Lo stile allucinato e la violenza gore esibita hanno contribuito tra le altre cose a farne un capolavoro del genere e non solo. Primo di un filone concettuale che il regista avrebbe portato avanti con risultati raramente meno che straordinari.
La rabbia giovane (1973) di Terrence Malick.Forse il film più impervio, perturbante, poetico e inafferrabile degli anni ’70 (paragonabile, in questo senso, solo a “Picnic ad Hanging Rock”), ragiona sul decennio allora in corso come fosse già avanti quarant’anni. South Dakota, 1959. Holly è una ragazza introversa, inquieta e taciturna, Kit un giovane scapestrato e irruento. Quando il padre della ragazza cerca di impedire la loro relazione, Kit lo uccide e fugge insieme a lei. Ma sarà solo il primo dei cadaveri che i due si lasceranno alle spalle.
Un capolavoro che usa il cinema per resuscitare l’iconografia mortifera di un paese allo sbando, crogiolandosi nella mitizzazione di archetipi cinematografici e culturali (Kit come James Dean) ma allo stesso tempo celebrandone la morte. Ed è una morte dolcissima, languida, adagiata sulle note soffici e incantate di Carl Orff, al cospetto della quale la natura rimane una silenziosa, magnifica osservatrice come continuerà ad avvenire con costanza della filmografia del cineasta texano.
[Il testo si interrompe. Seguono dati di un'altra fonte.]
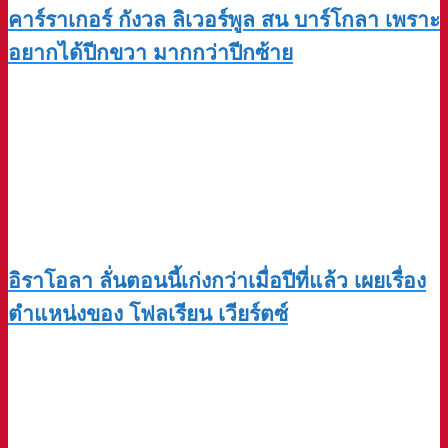
คาร์ราเกอร์ กังวล ลิเวอร์พูล สน บาร์โกลา เพราะ
อยากได้ปีกขวา มากกว่าปีกซ้าย
อิราโอลา ลั่นตอนนี้เก่งกว่าเมื่อปีที่แล้ว เผยเรื่อง
ตำแหน่งของ โฟลเรียน เวียร์ตซ์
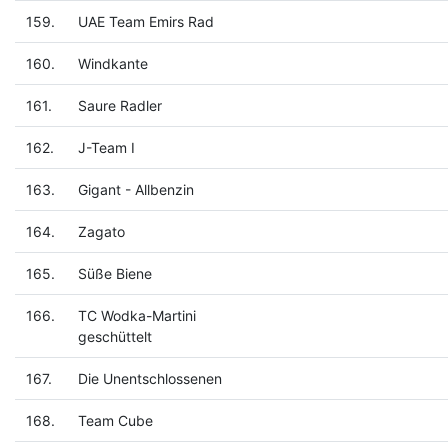
159.
UAE Team Emirs Rad
160.
Windkante
161.
Saure Radler
162.
J-Team I
163.
Gigant - Allbenzin
164.
Zagato
165.
Süße Biene
166.
TC Wodka-Martini
geschüttelt
167.
Die Unentschlossenen
168.
Team Cube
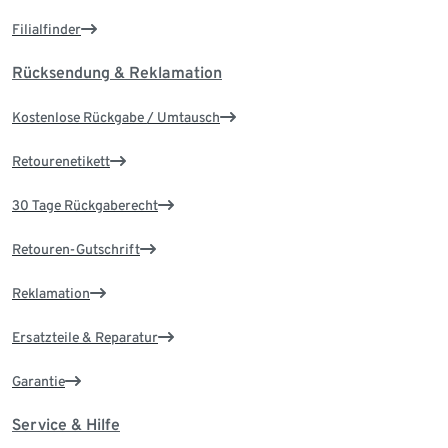
Filialfinder
Rücksendung & Reklamation
Kostenlose Rückgabe / Umtausch
Retourenetikett
30 Tage Rückgaberecht
Retouren-Gutschrift
Reklamation
Ersatzteile & Reparatur
Garantie
Service & Hilfe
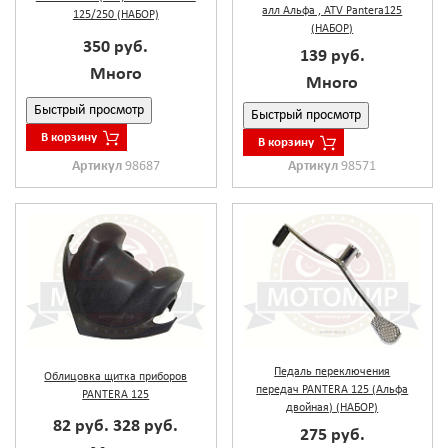
алл Альфа , ATV Pantera125
125/250 (НАБОР)
(НАБОР)
350 руб.
139 руб.
Много
Много
Быстрый просмотр
Быстрый просмотр
В корзину
В корзину
Артикул
98687
Артикул
98571
Педаль переключения
Облицовка щитка приборов
передач PANTERA 125 (Альфа
PANTERA 125
двойная) (НАБОР)
82 руб.
328 руб.
275 руб.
Il road movie più insolito della Storia del Cinema, portavoce di un malessere esistenziale radicato nel proprio tempo ma nello stesso momento universale, è quindi anche un anticipatore per tutti i capolavori malickiani venturi e ha inventato uno stile ancora oggi imitato e ambito.
La casa (1981) di Sam Raimi, che appena ventunenne e nei ritagli di tempogira con un gruppo di amici uno dei massimi capolavori dell’horror moderno, modello al quale paragonare tutti gli horror futuri o quasi. Il canovaccio è diventato col tempo esso stesso archetipico: un gruppo di ragazzi va in un cottage sperduto nei boschi per il weekend e nella cantina di questo trovano un libro e un registratore. Facendo partire quest’ultimo, la voce di un archeologo pronuncia un formula che risveglierà un male atavico.
Sfrontatezza splatter, ironia e vigore visionario ne fanno un’opera dirompente. Raimi dimostra fin da giovanissimo un talento a dir poco acuto: la sua è una regia energica, nervosa, fatta di zoom e carrellate, movimenti convulsi e frenetici. Se plot e ambientazione sono diventati proverbiali nel genere, nessun altro horror a tema ha saputo dimostrare una tale sintesi concettuale (personaggi e psicologie ridotte al minimo, sottotrame inesistensi: c’è solo l’horror, l’effetto, la tensione insostenibile), un così originale approccio macabro e gore.
Primo di una serie interminabile di quasi tutti titoli apocrifi, ma Raimi avrebbe dato luogo a due sequel autentici straordinari, seppure realizzati in condizioni produttive molto più agevolate.